Vladimir Putin vowed April 12 to win $500 billion in investment for Russian offshore field development over 30 years to tap the country's full energy potential with the help of foreign expertise.
Putin outlined a broad new and largely business-friendly energy vision whose implementation will be vital to the success of his third term as president following a wave of protests that greeted his March election win.
Russia's president-elect promised to cancel export duties on new projects for its vast and mostly unexploited Arctic shelf and other offshore fields as an incentive for their rapid development.
He also laid down clear guidelines that require 70% to 75% of offshore projects to remain under Russian ownership while relaxing some tax legislation.
And he vitally signaled an imminent change in the rules that permit private Russian players to compete openly for the development of the lucrative fields against the state-owned oil and gas champions Rosneft and Gazprom (IW 1000/20)
"We have to create conditions that are not only more comfortable, predictable and attractive, but also more lucrative than what our competitors can offer," Putin said during a government meeting devoted to energy issues.
"According to our and the experts' estimates, the implementation of shelf projects under these new conditions will help raise around $500 billion in investments over 30 years," news agencies quoted Putin as saying.
The Russian government controls vast swathes of untapped energy fields in the Arctic requiring a level of expertise and technology that both Rosneft and Gazprom lack at this time.
ExxonMobil has since lobbied for cuts in export duties that could help justify the enormous expense of developing the fields.
Putin responded on April 12 by promising to eliminate the payment of all export duties from new fields for the coming 15 years.
"We expect the world's largest corporations to partner with our Russian companies on the shelf," said Putin without naming any specific Western firms.
Private Russian companies with large cash reserves such as Lukoil (IW 1000/24) and TNK-BP have also clamored for the right to compete for the deals.
All private companies -- both Russian and foreign -- currently have to team up with either Rosneft or Gazprom and allow the state firms to control at least 50% of any offshore deal.
Analysts say the practice has severely held back Arctic field development because Gazprom is struggling with other major projects while Rosneft is seen as one of the country's most inefficient oil firms.
Putin signaled that a change in current rules was in imminent.
"I have already asked the members of government to think about ways of more effectively inviting purely Russian companies into these projects," said Putin.
The heads of Russia's top private energy companies have recently sent an open letter to Putin requesting broader access to the projects.

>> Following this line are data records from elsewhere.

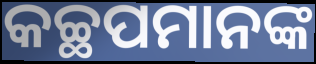
କଚ୍ଛପମାନଙ୍କ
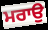
ਮਰਾਉ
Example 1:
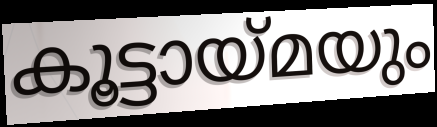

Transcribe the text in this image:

കൂട്ടായ്മയും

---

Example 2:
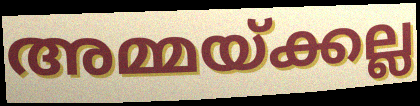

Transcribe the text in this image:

അമ്മയ്ക്കല്ല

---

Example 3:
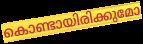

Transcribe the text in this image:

കൊണ്ടായിരിക്കുമോ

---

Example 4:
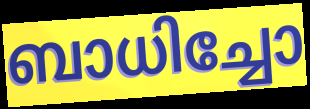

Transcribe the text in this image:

ബാധിച്ചോ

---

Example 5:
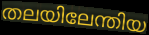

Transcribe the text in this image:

തലയിലേന്തിയ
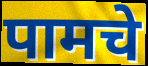
पामचे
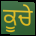
ਕੂਚੇ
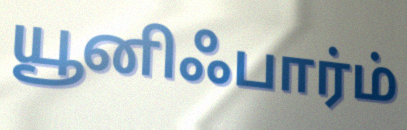
யூனிஃபார்ம்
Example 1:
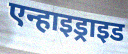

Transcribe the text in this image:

एन्हाइड्राइड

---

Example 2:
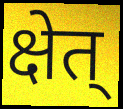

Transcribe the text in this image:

क्षेत्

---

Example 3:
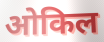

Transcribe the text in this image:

ओकिल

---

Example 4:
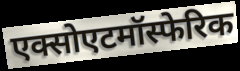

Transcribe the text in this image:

एक्सोएटमॉस्फेरिक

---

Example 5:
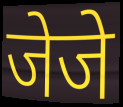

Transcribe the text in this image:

जेजे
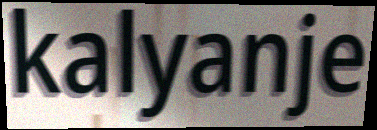
kalyanje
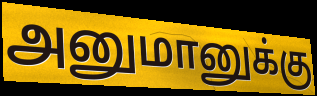
அனுமானுக்கு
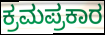
ಕ್ರಮಪ್ರಕಾರ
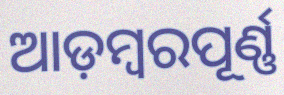
ଆଡ଼ମ୍ବରପୂର୍ଣ୍ଣ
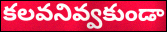
కలవనివ్వకుండా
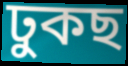
ঢুকছ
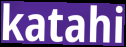
katahi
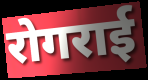
रोगराई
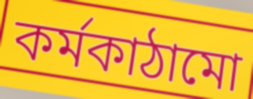
কর্মকাঠামো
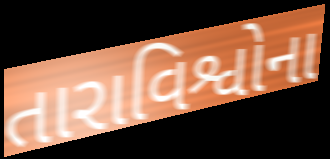
તારાવિશ્વોના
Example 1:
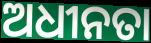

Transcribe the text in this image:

ଅଧୀନତା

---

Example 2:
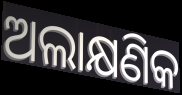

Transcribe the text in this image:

ଅଲାକ୍ଷଣିକ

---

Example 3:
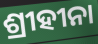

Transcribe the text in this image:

ଶ୍ରୀହୀନା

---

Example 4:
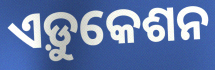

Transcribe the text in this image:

ଏଡ଼ୁକେଶନ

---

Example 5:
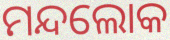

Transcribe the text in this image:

ମନ୍ଦଲୋକ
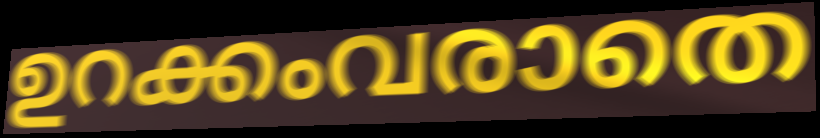
ഉറക്കംവരാതെ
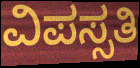
ವಿಪಸ್ಸತಿ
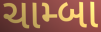
ચામ્બા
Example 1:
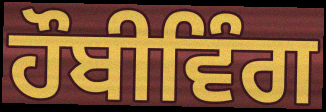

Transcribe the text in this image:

ਹੌਬੀਵਿੰਗ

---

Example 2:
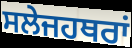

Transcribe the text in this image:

ਸਲੇਜਹਥਰਾਂ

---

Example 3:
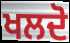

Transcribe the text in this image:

ਖਲਦੋ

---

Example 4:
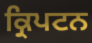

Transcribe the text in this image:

ਕ੍ਰਿਪਟਨ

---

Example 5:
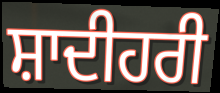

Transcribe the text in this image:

Lukoil chief Vagit Alekperov for his part told the Financial Times he felt Putin welcomed broader competition in unexplored energy zones.
Troika Dialogue analyst Valery Nesterov told April 12's Internet edition of the Vedomosti Business Daily that only 3% of Russia's oil was now being developed offshore.
"The global average is around 35%," said Nesterov.
Russian Energy Minister Sergei Shmatko meanwhile said he was working out mechanisms that allow private companies to sell the gas they produce in the Arctic on Russia's strictly controlled market.
"Shelf projects have to be economically viable," Shmatko was quoted as saying.